Segment Start: Data under study

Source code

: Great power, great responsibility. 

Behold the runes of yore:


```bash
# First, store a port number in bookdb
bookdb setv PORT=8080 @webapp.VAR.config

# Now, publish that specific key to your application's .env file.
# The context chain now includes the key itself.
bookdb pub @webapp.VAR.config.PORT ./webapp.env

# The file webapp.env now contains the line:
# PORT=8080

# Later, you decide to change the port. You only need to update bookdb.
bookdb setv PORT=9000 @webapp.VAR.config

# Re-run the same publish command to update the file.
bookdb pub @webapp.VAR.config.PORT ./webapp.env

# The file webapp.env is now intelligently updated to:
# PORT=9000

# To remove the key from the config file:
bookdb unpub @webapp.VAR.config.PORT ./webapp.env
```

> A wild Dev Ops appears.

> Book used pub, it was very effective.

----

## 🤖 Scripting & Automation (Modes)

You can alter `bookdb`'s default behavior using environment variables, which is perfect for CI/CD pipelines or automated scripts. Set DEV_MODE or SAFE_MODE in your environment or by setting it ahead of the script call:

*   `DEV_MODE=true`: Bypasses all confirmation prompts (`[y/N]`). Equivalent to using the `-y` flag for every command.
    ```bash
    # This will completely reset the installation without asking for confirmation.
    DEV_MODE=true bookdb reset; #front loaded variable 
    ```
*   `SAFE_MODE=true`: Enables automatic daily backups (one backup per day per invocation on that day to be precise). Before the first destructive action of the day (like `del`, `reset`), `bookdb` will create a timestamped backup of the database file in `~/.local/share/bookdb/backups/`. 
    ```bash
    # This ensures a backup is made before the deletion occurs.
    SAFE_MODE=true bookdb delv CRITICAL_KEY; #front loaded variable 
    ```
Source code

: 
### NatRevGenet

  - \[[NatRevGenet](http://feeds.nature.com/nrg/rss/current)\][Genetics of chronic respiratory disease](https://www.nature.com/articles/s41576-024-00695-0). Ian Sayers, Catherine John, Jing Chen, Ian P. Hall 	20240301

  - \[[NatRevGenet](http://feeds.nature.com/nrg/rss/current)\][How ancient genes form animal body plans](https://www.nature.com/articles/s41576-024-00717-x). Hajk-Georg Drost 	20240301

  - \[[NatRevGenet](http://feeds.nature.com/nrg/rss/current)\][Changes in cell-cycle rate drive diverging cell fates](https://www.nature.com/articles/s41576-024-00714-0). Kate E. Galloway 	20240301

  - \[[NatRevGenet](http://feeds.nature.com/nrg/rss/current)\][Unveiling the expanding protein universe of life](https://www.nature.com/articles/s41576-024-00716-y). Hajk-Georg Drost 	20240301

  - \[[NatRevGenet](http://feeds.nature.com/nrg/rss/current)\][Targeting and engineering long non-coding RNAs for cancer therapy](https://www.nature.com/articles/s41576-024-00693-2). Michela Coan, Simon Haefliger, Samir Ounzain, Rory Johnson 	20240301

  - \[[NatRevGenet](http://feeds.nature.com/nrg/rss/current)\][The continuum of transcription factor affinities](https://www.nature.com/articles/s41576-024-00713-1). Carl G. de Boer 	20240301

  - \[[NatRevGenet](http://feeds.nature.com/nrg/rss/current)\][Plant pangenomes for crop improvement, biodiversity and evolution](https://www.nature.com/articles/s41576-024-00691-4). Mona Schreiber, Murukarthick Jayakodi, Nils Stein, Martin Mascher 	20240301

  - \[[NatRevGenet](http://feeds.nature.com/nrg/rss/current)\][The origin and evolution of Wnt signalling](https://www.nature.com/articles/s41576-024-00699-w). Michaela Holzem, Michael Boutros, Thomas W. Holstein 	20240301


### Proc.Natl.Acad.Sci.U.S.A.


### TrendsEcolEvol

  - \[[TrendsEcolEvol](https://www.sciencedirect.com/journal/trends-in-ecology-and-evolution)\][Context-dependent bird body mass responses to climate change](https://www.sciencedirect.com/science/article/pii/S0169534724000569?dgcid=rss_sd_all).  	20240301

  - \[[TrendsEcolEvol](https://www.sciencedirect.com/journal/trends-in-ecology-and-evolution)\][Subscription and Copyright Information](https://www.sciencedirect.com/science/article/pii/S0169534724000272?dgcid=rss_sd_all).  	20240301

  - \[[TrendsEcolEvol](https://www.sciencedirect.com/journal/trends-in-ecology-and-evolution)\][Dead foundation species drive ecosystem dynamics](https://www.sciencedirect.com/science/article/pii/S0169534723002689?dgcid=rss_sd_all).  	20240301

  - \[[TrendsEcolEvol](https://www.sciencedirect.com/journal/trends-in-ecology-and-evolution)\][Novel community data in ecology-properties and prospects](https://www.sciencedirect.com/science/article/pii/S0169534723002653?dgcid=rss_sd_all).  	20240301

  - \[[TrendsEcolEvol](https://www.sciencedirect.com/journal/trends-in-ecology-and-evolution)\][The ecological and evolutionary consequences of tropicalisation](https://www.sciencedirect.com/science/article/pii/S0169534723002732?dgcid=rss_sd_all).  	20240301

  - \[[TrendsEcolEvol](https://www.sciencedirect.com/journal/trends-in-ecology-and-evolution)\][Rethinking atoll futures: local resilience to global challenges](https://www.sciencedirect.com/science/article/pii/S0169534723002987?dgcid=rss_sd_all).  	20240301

Segment End: Data under study

What you need to do:
Set every record down again exactly as written.

Answer section:
Source code

: Great power, great responsibility. 

Behold the runes of yore:


```bash
# First, store a port number in bookdb
bookdb setv PORT=8080 @webapp.VAR.config

# Now, publish that specific key to your application's .env file.
# The context chain now includes the key itself.
bookdb pub @webapp.VAR.config.PORT ./webapp.env

# The file webapp.env now contains the line:
# PORT=8080

# Later, you decide to change the port. You only need to update bookdb.
bookdb setv PORT=9000 @webapp.VAR.config

# Re-run the same publish command to update the file.
bookdb pub @webapp.VAR.config.PORT ./webapp.env

# The file webapp.env is now intelligently updated to:
# PORT=9000

# To remove the key from the config file:
bookdb unpub @webapp.VAR.config.PORT ./webapp.env
```

> A wild Dev Ops appears.

> Book used pub, it was very effective.

----

## 🤖 Scripting & Automation (Modes)

You can alter `bookdb`'s default behavior using environment variables, which is perfect for CI/CD pipelines or automated scripts. Set DEV_MODE or SAFE_MODE in your environment or by setting it ahead of the script call:

*   `DEV_MODE=true`: Bypasses all confirmation prompts (`[y/N]`). Equivalent to using the `-y` flag for every command.
    ```bash
    # This will completely reset the installation without asking for confirmation.
    DEV_MODE=true bookdb reset; #front loaded variable 
    ```
*   `SAFE_MODE=true`: Enables automatic daily backups (one backup per day per invocation on that day to be precise). Before the first destructive action of the day (like `del`, `reset`), `bookdb` will create a timestamped backup of the database file in `~/.local/share/bookdb/backups/`. 
    ```bash
    # This ensures a backup is made before the deletion occurs.
    SAFE_MODE=true bookdb delv CRITICAL_KEY; #front loaded variable 
    ```
Source code

: 
### NatRevGenet

  - \[[NatRevGenet](http://feeds.nature.com/nrg/rss/current)\][Genetics of chronic respiratory disease](https://www.nature.com/articles/s41576-024-00695-0). Ian Sayers, Catherine John, Jing Chen, Ian P. Hall 	20240301

  - \[[NatRevGenet](http://feeds.nature.com/nrg/rss/current)\][How ancient genes form animal body plans](https://www.nature.com/articles/s41576-024-00717-x). Hajk-Georg Drost 	20240301

  - \[[NatRevGenet](http://feeds.nature.com/nrg/rss/current)\][Changes in cell-cycle rate drive diverging cell fates](https://www.nature.com/articles/s41576-024-00714-0). Kate E. Galloway 	20240301

  - \[[NatRevGenet](http://feeds.nature.com/nrg/rss/current)\][Unveiling the expanding protein universe of life](https://www.nature.com/articles/s41576-024-00716-y). Hajk-Georg Drost 	20240301

  - \[[NatRevGenet](http://feeds.nature.com/nrg/rss/current)\][Targeting and engineering long non-coding RNAs for cancer therapy](https://www.nature.com/articles/s41576-024-00693-2). Michela Coan, Simon Haefliger, Samir Ounzain, Rory Johnson 	20240301

  - \[[NatRevGenet](http://feeds.nature.com/nrg/rss/current)\][The continuum of transcription factor affinities](https://www.nature.com/articles/s41576-024-00713-1). Carl G. de Boer 	20240301

  - \[[NatRevGenet](http://feeds.nature.com/nrg/rss/current)\][Plant pangenomes for crop improvement, biodiversity and evolution](https://www.nature.com/articles/s41576-024-00691-4). Mona Schreiber, Murukarthick Jayakodi, Nils Stein, Martin Mascher 	20240301

  - \[[NatRevGenet](http://feeds.nature.com/nrg/rss/current)\][The origin and evolution of Wnt signalling](https://www.nature.com/articles/s41576-024-00699-w). Michaela Holzem, Michael Boutros, Thomas W. Holstein 	20240301


### Proc.Natl.Acad.Sci.U.S.A.


### TrendsEcolEvol

  - \[[TrendsEcolEvol](https://www.sciencedirect.com/journal/trends-in-ecology-and-evolution)\][Context-dependent bird body mass responses to climate change](https://www.sciencedirect.com/science/article/pii/S0169534724000569?dgcid=rss_sd_all).  	20240301

  - \[[TrendsEcolEvol](https://www.sciencedirect.com/journal/trends-in-ecology-and-evolution)\][Subscription and Copyright Information](https://www.sciencedirect.com/science/article/pii/S0169534724000272?dgcid=rss_sd_all).  	20240301

  - \[[TrendsEcolEvol](https://www.sciencedirect.com/journal/trends-in-ecology-and-evolution)\][Dead foundation species drive ecosystem dynamics](https://www.sciencedirect.com/science/article/pii/S0169534723002689?dgcid=rss_sd_all).  	20240301

  - \[[TrendsEcolEvol](https://www.sciencedirect.com/journal/trends-in-ecology-and-evolution)\][Novel community data in ecology-properties and prospects](https://www.sciencedirect.com/science/article/pii/S0169534723002653?dgcid=rss_sd_all).  	20240301

  - \[[TrendsEcolEvol](https://www.sciencedirect.com/journal/trends-in-ecology-and-evolution)\][The ecological and evolutionary consequences of tropicalisation](https://www.sciencedirect.com/science/article/pii/S0169534723002732?dgcid=rss_sd_all).  	20240301

  - \[[TrendsEcolEvol](https://www.sciencedirect.com/journal/trends-in-ecology-and-evolution)\][Rethinking atoll futures: local resilience to global challenges](https://www.sciencedirect.com/science/article/pii/S0169534723002987?dgcid=rss_sd_all).  	20240301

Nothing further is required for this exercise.